Inclusion. La Fondation de France se penche sur l’accueil des vieux présumés


Abuseur de confiance et faussaire présumé, Jean Cuvelier, l’ancien directeur des services de la Région, préside désormais la délégation régionale de la Fondation de France.


La Fondation de France ne recule devant aucun sacrifice pour mettre en application sa devise : «une société qui avance ne doit pas être une société qui exclut». Elle brave en effet tous les tabous en nommant à la tête de sa délégation régionale l’un des délinquants présumés les plus célèbres de la place : Jean Cuvelier, ancien directeur général des services du conseil régional.

La Fondation, dont on ne soulignera pas assez l’audace dans cette affaire, n’a pas hésité à mettre en jeu son image et sa crédibilité pour redonner un peu de baume au cœur à ce pauvre exclu, victime de la malveillance de la justice française et de l’acharnement d’un petit juge d’instruction de rien du tout.

Il est sans doute utile de rappeler à nos plus jeunes lecteurs qui est Jean Cuvelier. Ce brillant préfet de la République, nommé directeur des services de la région par Olivier Guichard, s’était distingué au début des années 90 par le train de vie fastueux qu’il menait au frais du contribuable à la direction des affaires régionales. Les enquêteurs de la PJ avaient ainsi relevé, avant sa mise en examen pour «abus de confiance, faux et usage de faux» prononcée le 1er juillet 1998 par le juge Pétillon, quelques exemples de ces dépenses somptuaires : 154 132 francs de frais de réception dans son appartement de fonction et 150 000 francs de vaisselle, de mobilier et de linge de maison, le tout pour la seule année 1992.

Mis en examen dans le même dossier que son protecteur et ami Guichard, Jean Cuvelier avait discrètement pris la tangente quelques mois auparavant en faisant valoir ses droits à la retraite.
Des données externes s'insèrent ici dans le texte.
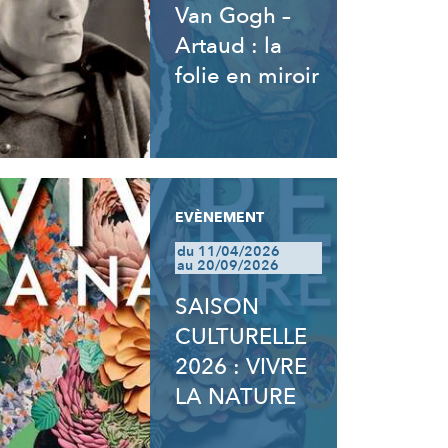
Van Gogh –
Artaud : la
folie en miroir
EVÈNEMENT
du 11/04/2026
au 20/09/2026
SAISON
CULTURELLE
2026 : VIVRE
LA NATURE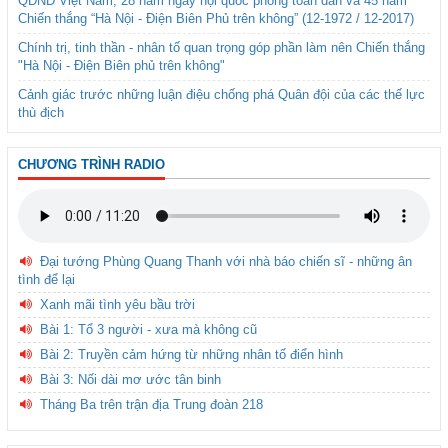
QĐND Việt Nam, 28 năm ngày hội quốc phòng toàn dân và 45 năm
Chiến thắng “Hà Nội - Điện Biên Phủ trên không” (12-1972 / 12-2017)
Chính trị, tinh thần - nhân tố quan trọng góp phần làm nên Chiến thắng
"Hà Nội - Điện Biên phủ trên không"
Cảnh giác trước những luận điệu chống phá Quân đội của các thế lực
thù địch
CHƯƠNG TRÌNH RADIO
Đại tướng Phùng Quang Thanh với nhà báo chiến sĩ - những ân
tình để lại
Xanh mãi tình yêu bầu trời
Bài 1: Tổ 3 người - xưa mà không cũ
Bài 2: Truyền cảm hứng từ những nhân tố điển hình
Bài 3: Nối dài mơ ước tân binh
Tháng Ba trên trận địa Trung đoàn 218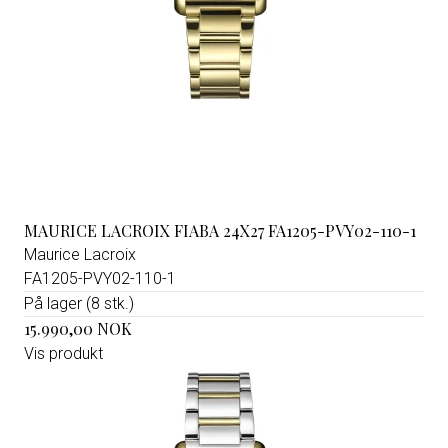
MAURICE LACROIX FIABA 24X27 FA1205-PVY02-110-1
Maurice Lacroix
FA1205-PVY02-110-1
På lager (8 stk.)
15.990,00 NOK
Vis produkt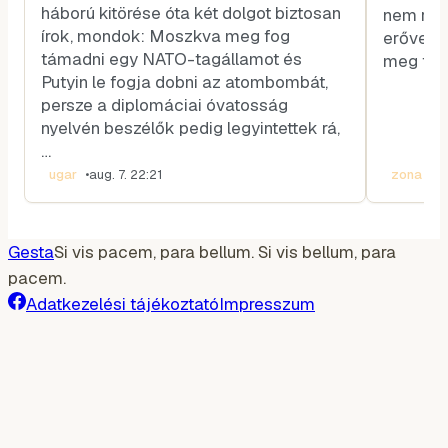
háború kitörése óta két dolgot biztosan
nem rend
írok, mondok: Moszkva meg fog
erővel,
támadni egy NATO-tagállamot és
meg fogj
Putyin le fogja dobni az atombombát,
persze a diplomáciai óvatosság
nyelvén beszélők pedig legyintettek rá,
…
ugar
•
aug. 7. 22:21
zona
•
au
Gesta
Si vis pacem, para bellum. Si vis bellum, para
pacem.
Adatkezelési tájékoztató
Impresszum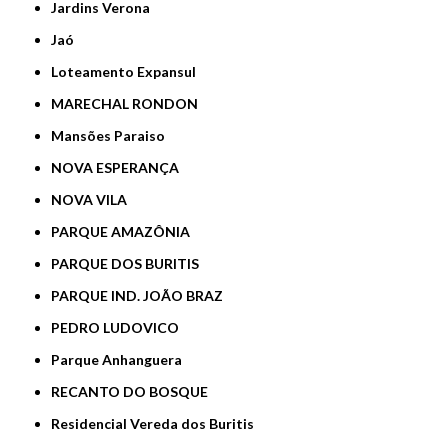
Jardins Verona
Jaó
Loteamento Expansul
MARECHAL RONDON
Mansões Paraiso
NOVA ESPERANÇA
NOVA VILA
PARQUE AMAZÔNIA
PARQUE DOS BURITIS
PARQUE IND. JOÃO BRAZ
PEDRO LUDOVICO
Parque Anhanguera
RECANTO DO BOSQUE
Residencial Vereda dos Buritis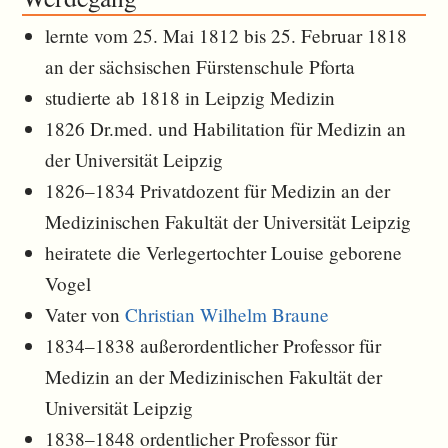
lernte vom 25. Mai 1812 bis 25. Februar 1818
an der sächsischen Fürstenschule Pforta
studierte ab 1818 in Leipzig Medizin
1826 Dr.med. und Habilitation für Medizin an
der Universität Leipzig
1826–1834 Privatdozent für Medizin an der
Medizinischen Fakultät der Universität Leipzig
heiratete die Verlegertochter Louise geborene
Vogel
Vater von
Christian Wilhelm Braune
1834–1838 außerordentlicher Professor für
Medizin an der Medizinischen Fakultät der
Universität Leipzig
1838–1848 ordentlicher Professor für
Ce qui ne l’avait pas empêché d’entrer dans la foulée à la direction du groupe de travail temporaire Synergie - histoire de se garder une poire pour la soif - comme conseiller du pédégé Daniel Augereau, conseiller régional RPR.
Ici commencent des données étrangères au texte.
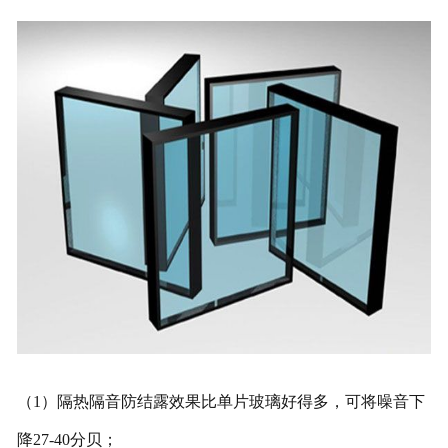
（1）隔热隔音防结露效果比单片玻璃好得多，可将噪音下
降27-40分贝；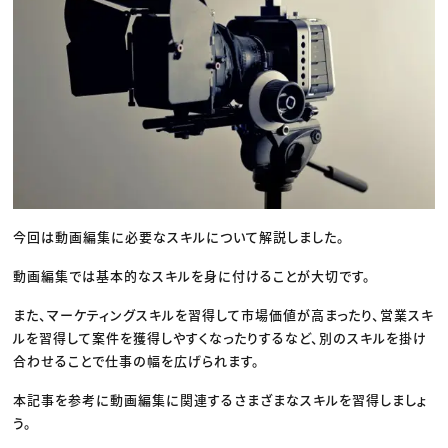
今回は動画編集に必要なスキルについて解説しました。
動画編集では基本的なスキルを身に付けることが大切です。
また、マーケティングスキルを習得して市場価値が高まったり、営業スキ
ルを習得して案件を獲得しやすくなったりするなど、別のスキルを掛け
合わせることで仕事の幅を広げられます。
本記事を参考に動画編集に関連するさまざまなスキルを習得しましょ
う。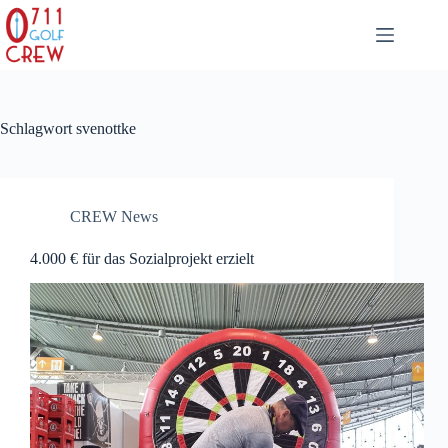
Zum
Inhalt
springen
Schlagwort
svenottke
CREW News
4.000 € für das Sozialprojekt erzielt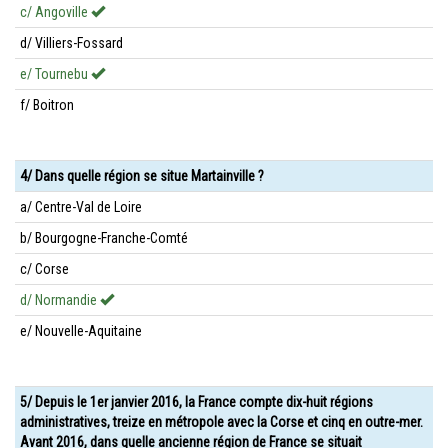
c/ Angoville
d/ Villiers-Fossard
e/ Tournebu
f/ Boitron
4/ Dans quelle région se situe Martainville ?
a/ Centre-Val de Loire
b/ Bourgogne-Franche-Comté
c/ Corse
d/ Normandie
e/ Nouvelle-Aquitaine
5/ Depuis le 1er janvier 2016, la France compte dix-huit régions
administratives, treize en métropole avec la Corse et cinq en outre-mer.
Avant 2016, dans quelle ancienne région de France se situait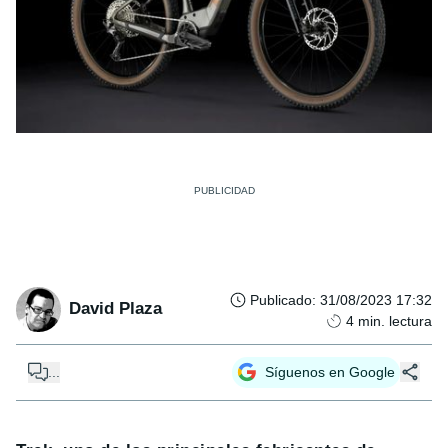
Publicado
:
31/08/2023 17:32
David Plaza
4
min. lectura
...
Síguenos en Google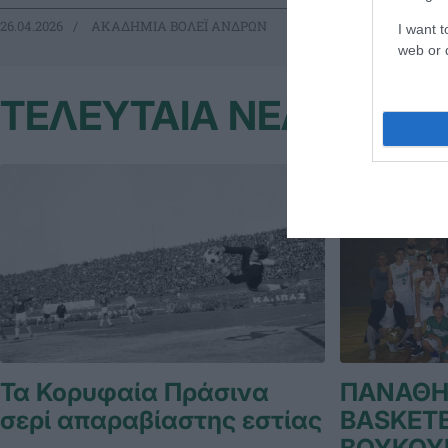
26.04.2026
ΑΚΑΔΗΜΙΑ ΒΟΛΕΪ ΑΝΔΡΩΝ
20.04.2026
ΑΚ
I want t
web or d
ΤΕΛΕΥΤΑΙΑ ΝΕΑ
Τα Κορυφαία Πράσινα
ΠΑΝΑΘΗ
σερί απαραβίαστης εστίας
BASKETB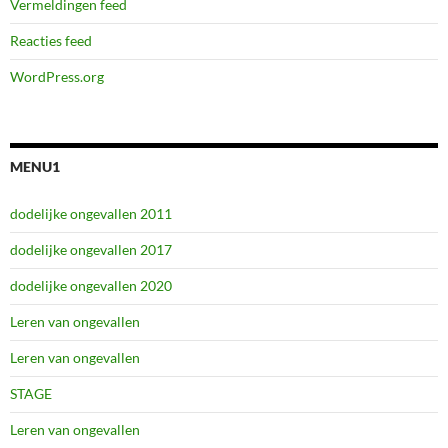
Vermeldingen feed
Reacties feed
WordPress.org
MENU1
dodelijke ongevallen 2011
dodelijke ongevallen 2017
dodelijke ongevallen 2020
Leren van ongevallen
Leren van ongevallen
STAGE
Leren van ongevallen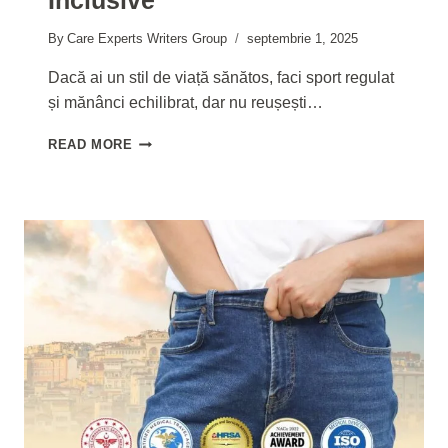
Inclusive
By
Care Experts Writers Group
septembrie 1, 2025
Dacă ai un stil de viață sănătos, faci sport regulat
și mănânci echilibrat, dar nu reușești…
COSTUL
READ MORE
OPERAȚIEI
SIX
PACK
ÎN
TURCIA
2025
PACHET
ALL
INCLUSIVE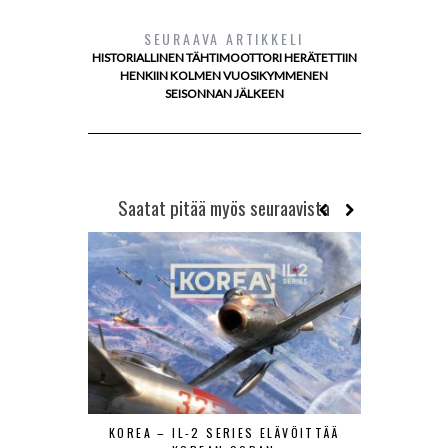
SEURAAVA ARTIKKELI
HISTORIALLINEN TÄHTIMOOTTORI HERÄTETTIIN
HENKIIN KOLMEN VUOSIKYMMENEN
SEISONNAN JÄLKEEN
Saatat pitää myös seuraavista
KOREA – IL-2 SERIES ELÄVÖITTÄÄ
LIETTUAN 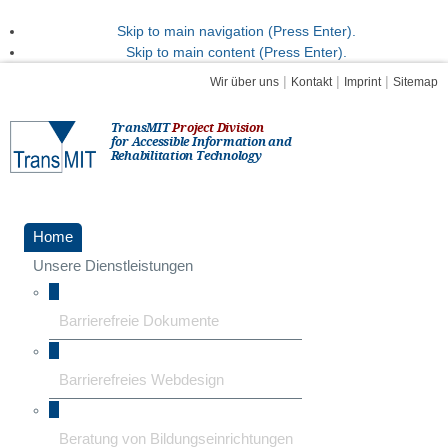
Skip to main navigation (Press Enter).
Skip to main content (Press Enter).
|
|
|
Wir über uns
Kontakt
Imprint
Sitemap
TransMIT
Project Division
for Accessible Information and
Rehabilitation Technology
Home
Unsere Dienstleistungen
Barrierefreie Dokumente
Barrierefreies Webdesign
Beratung von Bildungseinrichtungen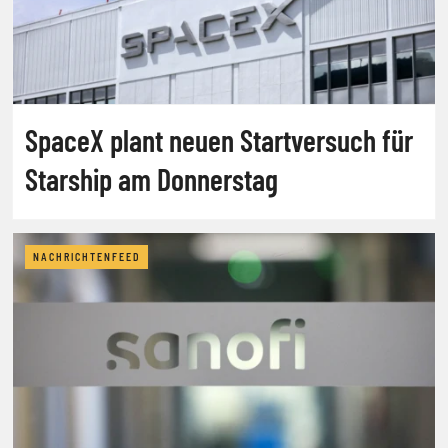
SpaceX plant neuen Startversuch für
Starship am Donnerstag
NACHRICHTENFEED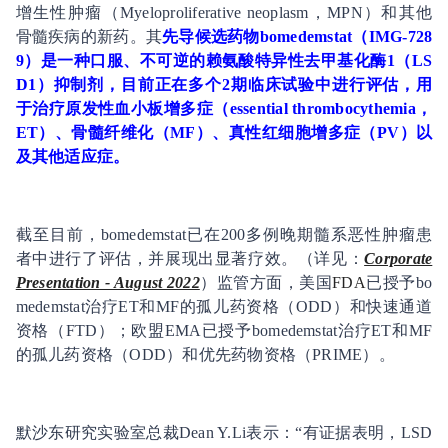
增生性肿瘤（Myeloproliferative neoplasm，MPN）和其他
骨髓疾病的新药。其
先导候选药物bomedemstat（IMG-728
9）是一种口服、不可逆的赖氨酸特异性去甲基化酶1（LS
D1）抑制剂，目前正在多个2期临床试验中进行评估，用
于治疗原发性血小板增多症（essential thrombocythemia，
ET）、骨髓纤维化（MF）、真性红细胞增多症（PV）以
及其他适应症。
截至目前，bomedemstat已在200多例晚期髓系恶性肿瘤患
者中进行了评估，并展现出显著疗效。（详见：
Corporate
Presentation - August 2022
）监管方面，美国
FDA
已授予bo
medemstat治疗ET和MF的孤儿药资格（ODD）和快速通道
资格（FTD）；欧盟EMA已授予bomedemstat治疗ET和MF
的孤儿药资格（ODD）和优先药物资格（PRIME）。
默沙东研究实验室总裁Dean Y.Li表示：“有证据表明，LSD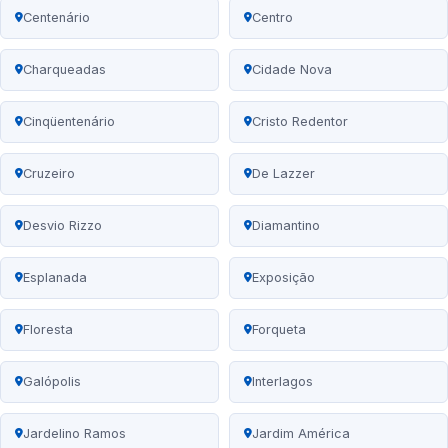
Centenário
Centro
Charqueadas
Cidade Nova
Cinqüentenário
Cristo Redentor
Cruzeiro
De Lazzer
Desvio Rizzo
Diamantino
Esplanada
Exposição
Floresta
Forqueta
Galópolis
Interlagos
Jardelino Ramos
Jardim América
Peu a filtré de l’instruction, d’autant que le juge Pétillon a failli entre-temps être muté au pôle financier à Paris pour finalement échouer à Metz et être nommé à Bruxelles après les élections, et on ne sait pas encore quand l’affaire sera renvoyée devant le tribunal correctionnel, si elle l’est un jour. Il était donc particulièrement injuste de faire éternellement peser le poids de l’infamie sur les épaules de ce pauvre Jean Cuvelier, qui ne demandait qu’à rendre service à son prochain en recueillant ses dons. C’est désormais chose faite grâce à la Fondation de France. Encore merci.